Author of the Month

Seraperion I & II (cont.)
By Antoine Gigal

Asclepius and his daughter Hygeia

It is important for me to explain how Asclepius and his descendent Hippocrates treated their patients because they probably worked in the same way as Imhotep in the vicinity of the Serapeum. Besides their treatments with plant compounds and apart from dealing with fractures and surgery, this is what constituted the heart of their medicine: they made their patients drink the water from the underground springs and bathe in it, because for them it was obvious that the water carried in it the healing powers of the spirits of the Earth. After that they only dealt with those who had the courage and determination to undergo the treatment.
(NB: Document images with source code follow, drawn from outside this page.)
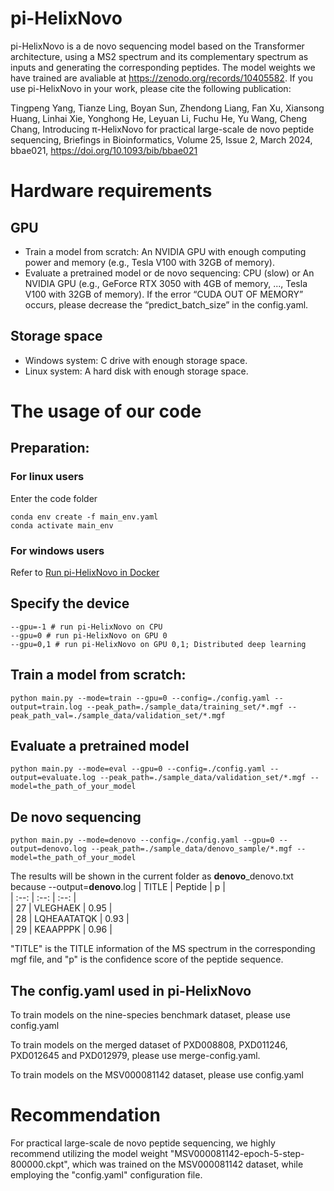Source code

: # pi-HelixNovo
pi-HelixNovo is a de novo sequencing model based on the Transformer architecture, using a MS2 spectrum and its complementary spectrum as inputs and generating the corresponding peptides. The model weights we have trained are avaliable at https://zenodo.org/records/10405582. If you use pi-HelixNovo in your work, please cite the following publication: 

Tingpeng Yang, Tianze Ling, Boyan Sun, Zhendong Liang, Fan Xu, Xiansong Huang, Linhai Xie, Yonghong He, Leyuan Li, Fuchu He, Yu Wang, Cheng Chang, Introducing π-HelixNovo for practical large-scale de novo peptide sequencing, Briefings in Bioinformatics, Volume 25, Issue 2, March 2024, bbae021, https://doi.org/10.1093/bib/bbae021
# Hardware requirements
## GPU
- Train a model from scratch: An NVIDIA GPU with enough computing power and memory (e.g., Tesla V100 with 32GB of memory).
- Evaluate a pretrained model or de novo sequencing: CPU (slow) or An NVIDIA GPU (e.g., GeForce RTX 3050 with 4GB of memory, ..., Tesla V100 with 32GB of memory). If the error “CUDA OUT OF MEMORY” occurs, please decrease the “predict_batch_size” in the config.yaml.
## Storage space
- Windows system: C drive with enough storage space.
- Linux system: A hard disk with enough storage space.
# The usage of our code
## Preparation:
### For linux users
Enter the code folder

```
conda env create -f main_env.yaml
conda activate main_env 
```

### For windows users
Refer to [Run pi-HelixNovo in Docker](./run_in_docker/docker-env.md)
## Specify the device

```
--gpu=-1 # run pi-HelixNovo on CPU
--gpu=0 # run pi-HelixNovo on GPU 0
--gpu=0,1 # run pi-HelixNovo on GPU 0,1; Distributed deep learning
```

## Train a model from scratch:

```
python main.py --mode=train --gpu=0 --config=./config.yaml --output=train.log --peak_path=./sample_data/training_set/*.mgf --peak_path_val=./sample_data/validation_set/*.mgf
```

## Evaluate a pretrained model

```
python main.py --mode=eval --gpu=0 --config=./config.yaml --output=evaluate.log --peak_path=./sample_data/validation_set/*.mgf --model=the_path_of_your_model
```

## De novo sequencing

```
python main.py --mode=denovo --config=./config.yaml --gpu=0 --output=denovo.log --peak_path=./sample_data/denovo_sample/*.mgf --model=the_path_of_your_model
```
The results will be shown in the current folder as **denovo**_denovo.txt because --output=**denovo**.log
| TITLE | Peptide | p |  
| :--: | :--: | :--: |  
| 27 | VLEGHAEK | 0.95 |  
| 28 | LQHEAATATQK | 0.93 |  
| 29 | KEAAPPPK | 0.96 |

"TITLE" is the TITLE information of the MS spectrum in the corresponding mgf file, and "p" is the confidence score of the peptide sequence.

## The config.yaml used in pi-HelixNovo
To train models on the nine-species benchmark dataset, please use config.yaml  

To train models on the merged dataset of PXD008808, PXD011246, PXD012645 and PXD012979, please use merge-config.yaml.

To  train models on the MSV000081142 dataset, please use config.yaml


# Recommendation
For practical large-scale de novo peptide sequencing, we highly recommend utilizing the model weight "MSV000081142-epoch-5-step-800000.ckpt", which was trained on the MSV000081142 dataset, while employing the "config.yaml" configuration file.
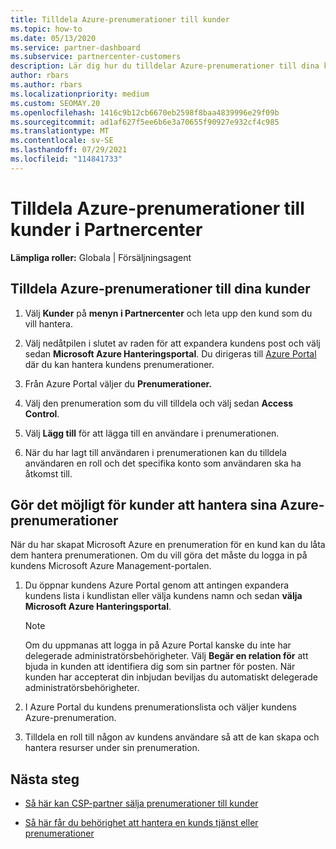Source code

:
 ```yaml
---
title: Tilldela Azure-prenumerationer till kunder
ms.topic: how-to
ms.date: 05/13/2020
ms.service: partner-dashboard
ms.subservice: partnercenter-customers
description: Lär dig hur du tilldelar Azure-prenumerationer till dina kunder i Partnercenter och hur du gör det möjligt för kunder att hantera sina egna prenumerationer.
author: rbars
ms.author: rbars
ms.localizationpriority: medium
ms.custom: SEOMAY.20
ms.openlocfilehash: 1416c9b12cb6670eb2598f8baa4839996e29f09b
ms.sourcegitcommit: ad1af627f5ee6b6e3a70655f90927e932cf4c985
ms.translationtype: MT
ms.contentlocale: sv-SE
ms.lasthandoff: 07/29/2021
ms.locfileid: "114841733"
---
```

# <a name="assigning-azure-subscriptions-to-customers-in-partner-center"></a>Tilldela Azure-prenumerationer till kunder i Partnercenter

**Lämpliga roller:** Globala | Försäljningsagent

## <a name="assign-azure-subscriptions-to-your-customers"></a>Tilldela Azure-prenumerationer till dina kunder

1. Välj **Kunder** på **menyn i Partnercenter** och leta upp den kund som du vill hantera.

2. Välj nedåtpilen i slutet av raden för att expandera kundens post och välj sedan **Microsoft Azure Hanteringsportal**. Du dirigeras till [Azure Portal](https://portal.azure.com/) där du kan hantera kundens prenumerationer.

3. Från Azure Portal väljer du **Prenumerationer.**

4. Välj den prenumeration som du vill tilldela och välj sedan **Access Control**.

5. Välj **Lägg till** för att lägga till en användare i prenumerationen. 

6. När du har lagt till användaren i prenumerationen kan du tilldela användaren en roll och det specifika konto som användaren ska ha åtkomst till.

## <a name="enable-customers-to-manage-their-azure-subscriptions"></a>Gör det möjligt för kunder att hantera sina Azure-prenumerationer

När du har skapat Microsoft Azure en prenumeration för en kund kan du låta dem hantera prenumerationen. Om du vill göra det måste du logga in på kundens Microsoft Azure Management-portalen. 

1. Du öppnar kundens Azure Portal genom att antingen expandera kundens lista i kundlistan eller välja kundens namn och sedan **välja Microsoft Azure Hanteringsportal**.

   > [!NOTE]  
   > Om du uppmanas att logga in på Azure Portal kanske du inte har delegerade administratörsbehörigheter. Välj **Begär en relation för** att bjuda in kunden att identifiera dig som sin partner för posten. När kunden har accepterat din inbjudan beviljas du automatiskt delegerade administratörsbehörigheter.

2. I Azure Portal du kundens prenumerationslista och väljer kundens Azure-prenumeration.

3. Tilldela en roll till någon av kundens användare så att de kan skapa och hantera resurser under sin prenumeration.

## <a name="next-steps"></a>Nästa steg

- [Så här kan CSP-partner sälja prenumerationer till kunder](customer-subscriptions.md)

- [Så här får du behörighet att hantera en kunds tjänst eller prenumerationer](customers-revoke-admin-privileges.md)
Patients had to fast and make repeated ablutions in the sacred precincts of what was called the Abaton, that is to say in the temple, the caves and the underground passages, which no one else was allowed to enter. Then the patients were made to sleep in the group dormitories of the Abaton so that they would dream. There were specific rituals for encouraging dreaming, where the deepest wisdom of Mother Earth was supposed to send you dreams revealing the reasons for your illness and how to treat it. The next day you told your dream to the priests who would then prescribe a treatment. It was also said that the first image that came into the dreamer's mind would become a guardian spirit and would never leave them.

The lesson to be drawn from this study of dreams was very sophisticated. They did not give a generalised interpretation of the dreams, they considered that a dream symbol gave rise to a different meaning depending on the person. Each person was considered to have their own dream language and detailed work was done on the images and emotions of the patient. But Asclepius did not work only with the priests of his cult, he was assisted by - guess what? - a horde of snakes. Non-venomous snakes slithered all over the floor of the dormitories during the night and were believed to be divinities who mediated between Asclepius and the patient. Because of the way they shed their skins, snakes were a symbol of rebirth and resurrection. (Incidentally, I can tell you that the word "life" in Chaldean is the same as for "snake", and in Arabic it's the same except for one letter.) Among the ancient Egyptians, the uraeus - the divine cobra on the headdress or forehead of the pharaoh - represented the life force with all its power, as it was supposed to strike with lightning any enemy or any negative principle. However they did not confuse this snake of highly positive qualities with the other, the serpent Apophis who brought chaos and negativity.

Hippocrates treating a patient

As a rule, the snake had the reputation of being "invigorating" and bringing eternal youth and immortality. Why? Apart from shedding its skin, it was because Asclepius had a reputation for knowing how to administer doses of poison and antidote, including snake venom, with such skill that he was able to bring the dead back to life. He was known in antiquity to be a master of resurrection thanks to his snakes. We now understand better why when he was transformed into a constellation it was that of Ophiuchus, the serpent bearer. We can also understand better why the symbol of medicine is the rod with the large snake. In the small Imhotep museum that has just opened next to the Serapeum and displays objects and statues from in and around the Serapeum, what do we find? Snakes in all forms. The feet of a statue of Imhotep posed on beautiful painted snakes, carved cobras that covered the enclosure walls around the pyramid of Djoser, friezes of snakes in bas-relief found above the Serapeum, and so on - snakes everywhere.